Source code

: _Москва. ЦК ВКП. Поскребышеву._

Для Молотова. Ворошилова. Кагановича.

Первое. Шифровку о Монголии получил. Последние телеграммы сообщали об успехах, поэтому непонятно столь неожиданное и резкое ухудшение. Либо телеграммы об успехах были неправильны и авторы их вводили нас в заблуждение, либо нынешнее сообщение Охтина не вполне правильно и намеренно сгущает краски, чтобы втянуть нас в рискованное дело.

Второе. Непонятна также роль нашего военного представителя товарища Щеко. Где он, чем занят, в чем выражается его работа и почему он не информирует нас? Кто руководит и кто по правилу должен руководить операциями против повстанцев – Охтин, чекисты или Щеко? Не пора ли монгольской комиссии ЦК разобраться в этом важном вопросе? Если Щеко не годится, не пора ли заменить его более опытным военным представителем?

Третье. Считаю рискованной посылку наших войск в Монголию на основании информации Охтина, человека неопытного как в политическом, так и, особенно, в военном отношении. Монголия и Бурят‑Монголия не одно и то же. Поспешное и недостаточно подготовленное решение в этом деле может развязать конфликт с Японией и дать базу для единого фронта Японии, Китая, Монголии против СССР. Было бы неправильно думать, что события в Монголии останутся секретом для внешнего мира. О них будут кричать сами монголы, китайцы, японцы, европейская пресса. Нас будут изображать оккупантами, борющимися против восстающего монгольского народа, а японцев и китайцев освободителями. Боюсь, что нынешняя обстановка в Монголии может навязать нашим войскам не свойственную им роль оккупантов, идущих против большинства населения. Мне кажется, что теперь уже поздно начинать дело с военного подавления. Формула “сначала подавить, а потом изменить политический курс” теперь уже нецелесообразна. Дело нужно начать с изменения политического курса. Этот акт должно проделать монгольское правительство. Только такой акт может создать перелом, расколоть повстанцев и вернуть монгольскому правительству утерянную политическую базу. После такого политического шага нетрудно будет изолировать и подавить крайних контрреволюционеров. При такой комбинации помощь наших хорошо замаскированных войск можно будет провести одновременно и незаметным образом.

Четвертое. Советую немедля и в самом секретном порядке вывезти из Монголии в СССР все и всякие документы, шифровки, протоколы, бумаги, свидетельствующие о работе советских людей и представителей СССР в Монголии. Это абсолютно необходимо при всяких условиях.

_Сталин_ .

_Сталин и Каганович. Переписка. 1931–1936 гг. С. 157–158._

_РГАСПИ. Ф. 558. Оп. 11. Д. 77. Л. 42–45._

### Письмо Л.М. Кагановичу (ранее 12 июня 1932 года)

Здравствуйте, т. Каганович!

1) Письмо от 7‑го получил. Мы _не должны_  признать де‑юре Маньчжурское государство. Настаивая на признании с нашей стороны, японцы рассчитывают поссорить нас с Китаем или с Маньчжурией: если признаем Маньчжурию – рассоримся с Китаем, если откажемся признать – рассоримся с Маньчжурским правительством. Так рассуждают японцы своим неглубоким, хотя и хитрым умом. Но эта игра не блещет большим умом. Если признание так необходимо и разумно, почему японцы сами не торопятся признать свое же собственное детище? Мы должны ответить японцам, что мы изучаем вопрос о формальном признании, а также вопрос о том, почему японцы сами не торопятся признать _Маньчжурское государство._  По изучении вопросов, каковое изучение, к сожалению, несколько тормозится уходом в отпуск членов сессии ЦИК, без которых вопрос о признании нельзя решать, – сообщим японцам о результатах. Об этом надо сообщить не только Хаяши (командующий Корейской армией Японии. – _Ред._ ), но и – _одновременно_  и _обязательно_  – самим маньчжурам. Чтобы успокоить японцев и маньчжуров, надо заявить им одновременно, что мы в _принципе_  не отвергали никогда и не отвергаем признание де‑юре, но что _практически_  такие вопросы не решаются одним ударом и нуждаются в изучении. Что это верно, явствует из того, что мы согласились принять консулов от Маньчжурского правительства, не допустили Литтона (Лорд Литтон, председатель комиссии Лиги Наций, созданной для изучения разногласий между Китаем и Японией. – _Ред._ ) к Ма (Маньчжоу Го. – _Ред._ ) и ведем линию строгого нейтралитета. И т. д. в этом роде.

Written task: Copy verbatim, from the listing above, each line from the one containing "### Письмо Л.М." down to the one containing "Здравствуйте, т. Каганович!", inclusive.

Written solution:
### Письмо Л.М. Кагановичу (ранее 12 июня 1932 года)

Здравствуйте, т. Каганович!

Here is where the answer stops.